Alcohol and tobacco consumption adopted by developed countries in the west and passed onto developing nations in Africa and Asia over past decades will now be the template for various populations’ relationship with cocaine, opiates and benzodiazepines. And with it, will come more problems, such as blood-borne viruses and infections like Hepatitis C that the west has been tackling for years. Such risks aren’t far off. The expansion of drug use in developing countries has already been accelerated by easier modes of distribution and supply facilitated by the use of mobile phones and banking, providing equal access to drugs between both rural and urban areas. Unless the health infrastructure and investment match the rapid uptake of drug use in these populations, we could witness the same devastation witnessed with HIV in these countries.

An added issue in developing countries is the way land is prioritised for growing drugs, rather than food crops. As populations grow, such use of land at the expense of food production will inevitably amplify drug-related deaths in these populations. But even as the impact of drug production on the environment grows, minor expressions of concern in the west – such as we’ve seen in recent years – will do little to reverse the effects.

For western countries, an Uber-like disrupter will emerge. Price and availability have historically shaped changes in drug use. But this time disruption will be initiated by music and the pharmaceutical industry (think rap music and Xanax, or the influential role pharmaceuticals had in the prescribing habits of medics who began dishing out copious amounts of opiates in America and the ensuing havoc it wreaked). Money is seductive in shaping drug use, but in the near future, the way music influences its audiences to replicate the lifestyles and identity of those they loyally follow, will also have a much bigger impact.

Musicians and pharmaceuticals will be adept at recognising the needs of their respective markets. While the old staples of heroin, cocaine and benzodiazepines continue to provide self-medication to treat all manners of social disadvantages, those who aren’t struggling to survive will be serviced by these industries. Subtle but profound altered states will be sought, an example of this new high has started already with micro-dosing, which sees people use small amounts of a psychedelic drug to enhance psychological performance or to tune into a spiritual zone. The rising popularity of the tingling euphoria and relaxation sensations provided by Autonomous Sensory Meridian Response (ASMR) will be enhanced or produced by a range of psychoactive chemicals developed by pharmaceuticals and marketed by music.

Leisure work, for example, will be served by drugs known as nootropics, smart drugs which enhance cognitive abilities such as concentration, problem solving and memory. Employers will only consider people willing to use nootropics to increase their productivity, paradoxically employees will be penalised for a negative rather than a positive result. Nootropics will prove to be popular with older people, a rapidly growing segment of the population, who want to halt their cognitive decline and who need to keep working into their 70s and 80s as they won’t be able to afford to retire.

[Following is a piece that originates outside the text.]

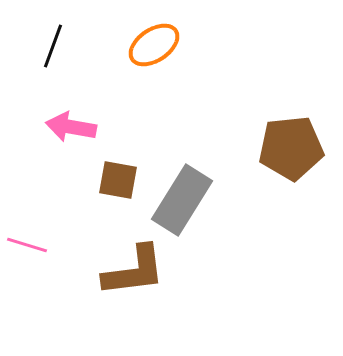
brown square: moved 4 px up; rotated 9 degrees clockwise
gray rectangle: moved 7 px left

The search for new health treatments based on old drugs has already started with research exploring the use of psychedelics like LSD and Ketamine for depression, cannabis to treat psychosis and deep brain stimulation for alcohol addiction. Although the results of this early research look promising, if they do prove to be successful, they will only be made available to the haves, rather than the have nots.

One cast-iron guarantee is that we will continue the popular past time of panicking about drugs, think flesh-eating chemicals or monkey dust inducing superhuman strength. Predictably, these anxieties will distract from new records for drug-related deaths. And there is nothing to suggest that by 2030 we will be any more interested in or empathic about such tragedies in the future as we already struggle to be now.